BRIEF
Only the text of the records belongs in the answer, copied exactly, with every picture omitted.

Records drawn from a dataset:
══════════

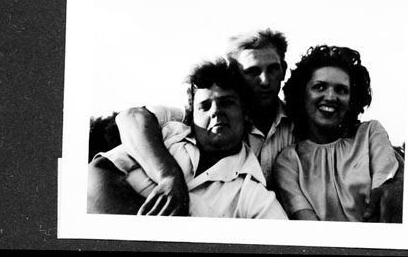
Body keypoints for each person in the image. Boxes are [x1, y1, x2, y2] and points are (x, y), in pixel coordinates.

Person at [111, 27, 296, 211]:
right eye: (253, 71)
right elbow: (131, 118)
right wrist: (169, 175)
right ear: (236, 75)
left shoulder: (300, 124)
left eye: (273, 69)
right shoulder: (199, 115)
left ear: (284, 70)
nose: (265, 80)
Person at [89, 59, 287, 218]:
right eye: (205, 106)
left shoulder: (252, 194)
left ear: (245, 112)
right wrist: (169, 176)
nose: (216, 111)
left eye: (227, 102)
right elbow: (95, 174)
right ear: (192, 115)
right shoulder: (166, 136)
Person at [273, 45, 402, 222]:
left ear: (351, 100)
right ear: (303, 94)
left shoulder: (371, 134)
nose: (331, 97)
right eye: (319, 87)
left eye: (341, 90)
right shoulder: (289, 161)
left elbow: (384, 199)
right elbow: (307, 225)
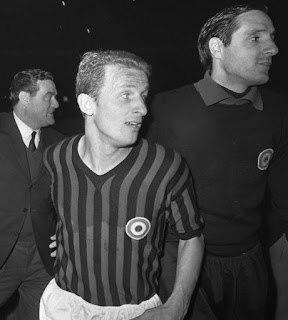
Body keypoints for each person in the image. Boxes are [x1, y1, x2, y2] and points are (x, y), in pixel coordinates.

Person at [146, 3, 288, 320]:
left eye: (272, 37)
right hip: (177, 259)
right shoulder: (162, 108)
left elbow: (282, 213)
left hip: (249, 263)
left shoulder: (279, 112)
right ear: (217, 47)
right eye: (255, 37)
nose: (273, 48)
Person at [39, 49, 204, 320]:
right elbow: (47, 213)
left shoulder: (166, 166)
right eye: (126, 95)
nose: (142, 108)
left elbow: (192, 237)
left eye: (143, 95)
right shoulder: (56, 157)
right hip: (64, 306)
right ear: (87, 104)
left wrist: (178, 304)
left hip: (133, 311)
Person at [0, 69, 65, 319]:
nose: (57, 103)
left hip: (42, 259)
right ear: (25, 98)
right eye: (49, 96)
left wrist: (64, 235)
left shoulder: (61, 144)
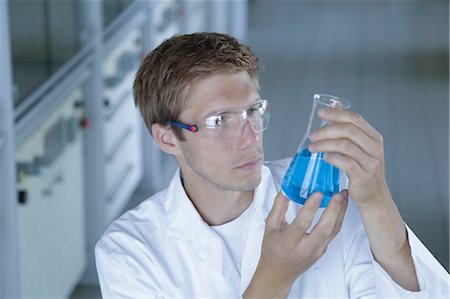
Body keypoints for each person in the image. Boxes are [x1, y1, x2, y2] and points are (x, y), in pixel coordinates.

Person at [95, 32, 449, 298]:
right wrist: (275, 276)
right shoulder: (130, 251)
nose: (250, 136)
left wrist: (375, 199)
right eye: (220, 121)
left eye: (254, 111)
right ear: (167, 138)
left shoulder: (322, 199)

══════════

TASK RESPONSE
Body keypoints for each person in the image. Boxes are [x1, y1, x2, y2] and points are (x, y), in pixel coordinates.

Person at [111, 27, 296, 211]:
right eye: (253, 71)
right elbow: (131, 118)
right wrist: (169, 175)
right ear: (236, 75)
left shoulder: (300, 124)
left eye: (273, 69)
right shoulder: (199, 115)
left ear: (284, 70)
nose: (265, 80)
Person at [89, 59, 287, 218]:
right eye: (205, 106)
left shoulder: (252, 194)
left ear: (245, 112)
right wrist: (169, 176)
nose: (216, 111)
left eye: (227, 102)
right elbow: (95, 174)
right ear: (192, 115)
right shoulder: (166, 136)
Person at [273, 45, 402, 222]:
left ear: (351, 100)
right ear: (303, 94)
left shoulder: (371, 134)
nose: (331, 97)
right eye: (319, 87)
left eye: (341, 90)
right shoulder: (289, 161)
left elbow: (384, 199)
right elbow: (307, 225)
Body keypoints for each person in the image. Boxes are [x1, y1, x2, y2] and points are (x, y), in pixel coordinates.

Person at [146, 3, 288, 320]:
left eye: (272, 37)
right hip: (177, 259)
right shoulder: (162, 108)
left elbow: (282, 213)
left hip: (249, 263)
left shoulder: (279, 112)
right ear: (217, 47)
right eye: (255, 37)
nose: (273, 48)
Person at [39, 49, 204, 320]:
right elbow: (47, 213)
left shoulder: (166, 166)
right eye: (126, 95)
nose: (142, 108)
left elbow: (192, 237)
left eye: (143, 95)
right shoulder: (56, 157)
right hip: (64, 306)
right ear: (87, 104)
left wrist: (178, 304)
left hip: (133, 311)
Person at [0, 69, 65, 319]:
nose: (57, 103)
left hip: (42, 259)
right ear: (25, 98)
right eye: (49, 96)
left wrist: (64, 235)
left shoulder: (61, 144)
Body keypoints for each person in the image. Boxes are [x1, y1, x2, y2] and points are (x, y), in pixel coordinates.

Person at [95, 32, 449, 298]:
right wrist: (275, 276)
right shoulder: (130, 251)
nose: (250, 136)
left wrist: (375, 199)
right eye: (220, 121)
left eye: (254, 111)
right ear: (167, 138)
left shoulder: (322, 199)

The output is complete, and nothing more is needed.